Bonhams, which will auction the
letter on 23 October, said it is “full of lively detail, wit and charm”,
vividly echoing the world [Austen] deftly portrayed in her novels” and “written
at the height of [her] literary powers”.
“The poor Girls & their Teeth!”
writes Austen at one point. “Lizzy’s were filed & lamented over again &
poor Marianne had two taken out after all ... we heard each of the two sharp
hasty screams.” The dentist, she adds, “must be a Lover of Teeth & Money
& Mischief” – she “would not have had him look at mine for a shilling a
tooth & double it”.
She also mentions a visit to a “Mrs
T”. This is Fanny Tilson, the wife of Henry Austen’s business partner, James
Tilson, who had given birth to at least 11 children by that point. Austen finds
her “as affectionate & pleasing as ever”, but notes to her sister that
“from her appearance I suspect her to be in the family way. Poor Woman!”

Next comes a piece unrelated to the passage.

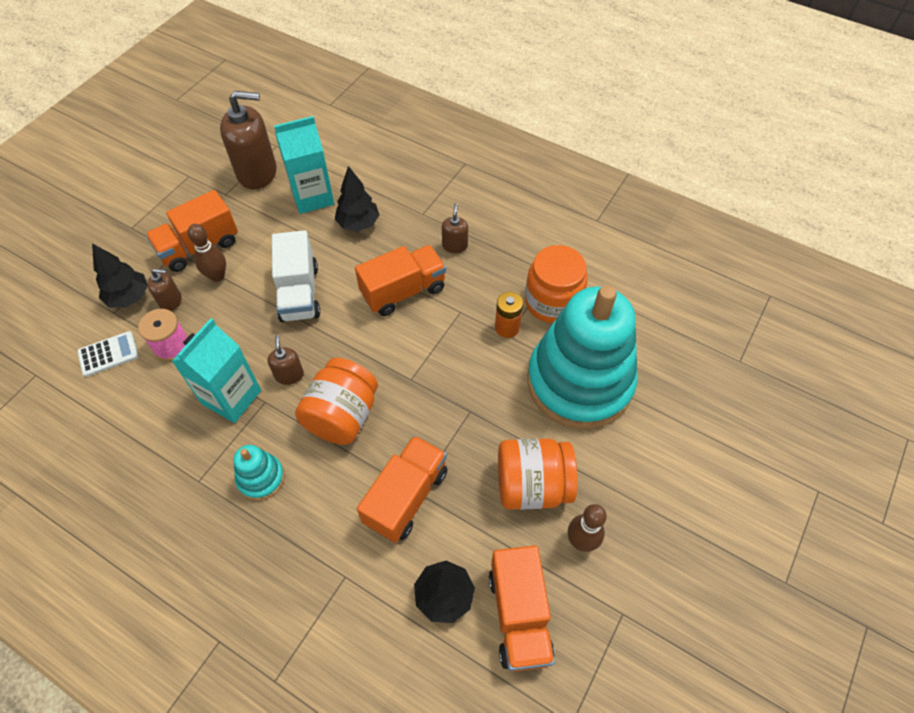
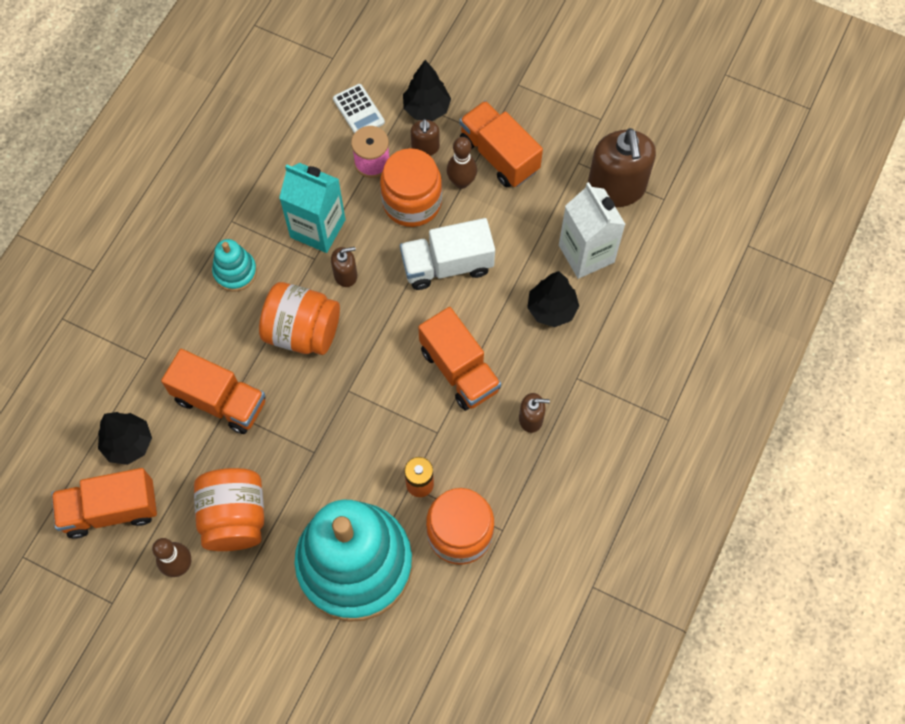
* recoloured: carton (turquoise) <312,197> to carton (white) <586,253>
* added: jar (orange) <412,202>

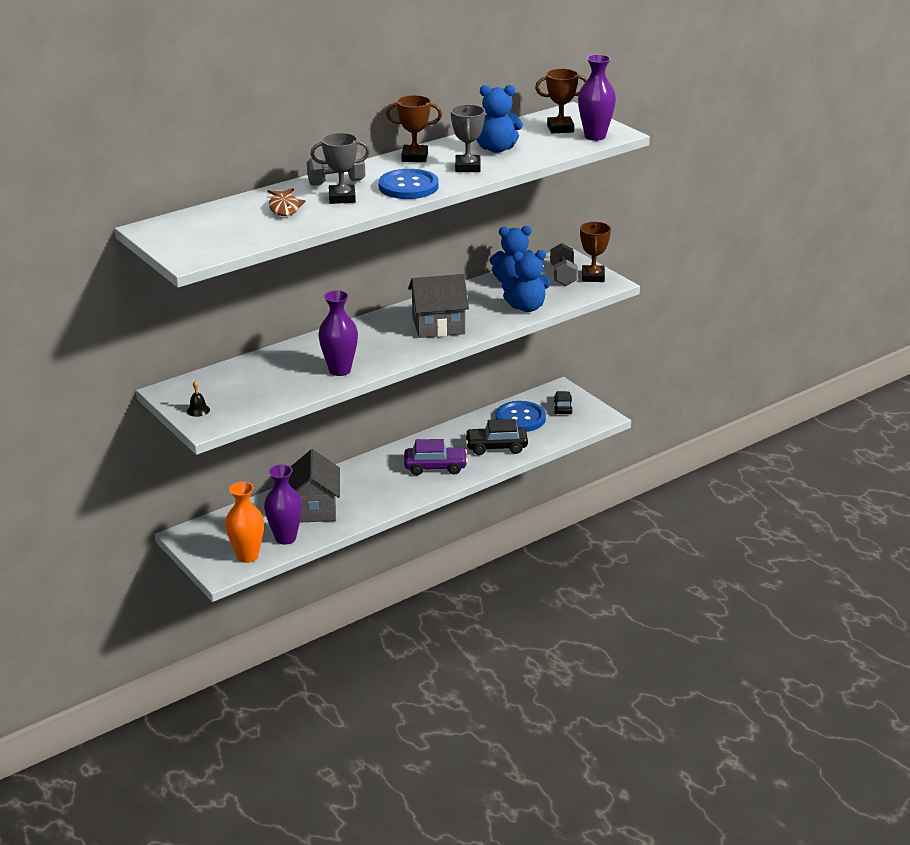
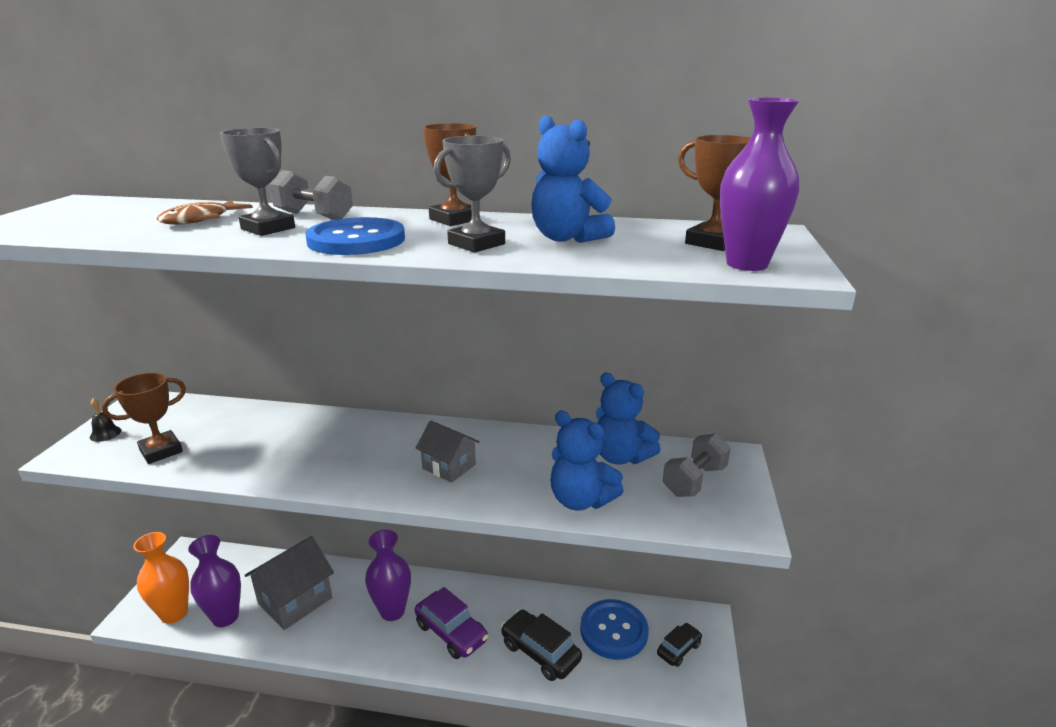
* moved: trophy (brown) <593,277> to <161,451>
* resized: house (grey) <438,326> = <449,466> x0.59
* moved: vase (purple) <340,370> to <392,611>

With just a few words, the novelist
conjures up for her sister an image of her situation: “We are now all four of
us young Ladies sitting round the Circular Table in the inner room writing our
Letters, while the two Brothers are having a comfortable coze in the room
adjoining.” This use of “coze” predates the word’s first recorded appearance in
print – in Austen’s own novel Mansfield Park, in 1814.
Austen also takes a deep dive into
the world of headgear. “My cap is come home, and I like it very much,” she informs
Cassandra. “Fanny has one also; hers is white sarsenet and lace, of a different
shape from mine, more fit for morning carriage wear, which is what it is
intended for, and is in shape exceedingly like our own satin and lace of last
winter; shaped around the face exactly like it, with pipes and more fulness,
and a round crown inserted behind. My cap has a peak in front. Large full bows
of very narrow ribbon (old twopenny) are the thing. One over the right temple,
perhaps, and another at the left ear.”
Bonhams believes the letter,
which has been in a private collection since 1909, will fetch between £65,000
to £97,000 at auction. Sutherland said that “because of specific
domestic details within it, it would have by far the greatest resonance inside
the collection held by Jane Austen’s House Museum in the cottage where Austen
lived and wrote”.
Earlier this year, the museum
launched a crowdfunding campaign to help it raise the £35,000 it needed to buy
a snippet of a letter written by Austen in 1814. More than 250 donors raised £10,000 in a public campaign in six weeks and it is on display at the
museum.
Sutherland said it was particularly
sad that publicly funded organisations like Jane Austen’s House Museum were
unable to compete with international commercial buyers, “because so few Austen
letters are retained for public benefit in British institutions”.
“If the present owners had consulted
privately with us of course we would have been happy to try to reach a mutually
fair accommodation, but auction house prices do not sit well with what public
institutions can in most cases afford to offer,” she said.